Há uma estimativa de quantos participantes de forma direta e indireta serão beneficiados com as ações do projeto?
Como disse, acredito que a população de forma geral, uma vez que o câncer faz, infelizmente, parte da vida de muitas pessoas de forma direta ou indireta. Além disso, a comunidade científica também se beneficia pois adicionamos mais informações, ou seja, mais conhecimento, do que se conhecia antes e que suportarão outras pesquisas futuras. Além disso, há também o impacto na formação dos alunos envolvidos na pesquisa, uma formação mais ampla, onde se aplica todo o conhecimento adquirido.

Há algum resultado que gostaria de destacar?

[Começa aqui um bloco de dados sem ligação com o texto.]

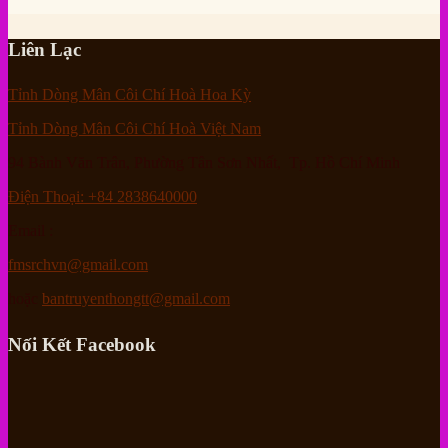
Liên Lạc
Tỉnh Dòng Mân Côi Chí Hoà Hoa Kỳ
Tỉnh Dòng Mân Côi Chí Hoà Việt Nam
94 Bành Văn Trân, Phường Tân Sơn Nhất, Tp. Hồ Chí Minh
Điện Thoại: +84 2838640000
Email :
fmsrchvn@gmail.com
hoặc
bantruyenthongtt@gmail.com
Nối Kết Facebook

Poderia destacar que com este projeto conseguimos verificar que o composto que sintetizamos (com o metal rutênio e com o ligante aciltioureia) apresentou melhor atividade do o fármaco comercializado a base do composto cisplatina (que também é um composto de coordenação com o metal platina) em células tumorais de mama. O que foi um resultado bem animador e trabalhos futuros serão desenvolvidos para aprofundarmos nosso conhecimento. E é importante ressaltar a parceria com a Universidade Federal de São Carlos, a qual foi imprescindível para o desenvolvimento deste projeto e nos permitirá a continuidade dos estudos.

Há alguma informação que deseja complementar?
Gostaria de ressaltar a importância da ciência, do conhecimento científico na vida das pessoas e me sinto satisfeita de contribuir, mesmo que minimamente, neste processo. E que apesar das dificuldades de verbas, estrutura, nos esforçamos muito, eu, meus colegas e meus alunos, para fazermos o melhor que podemos.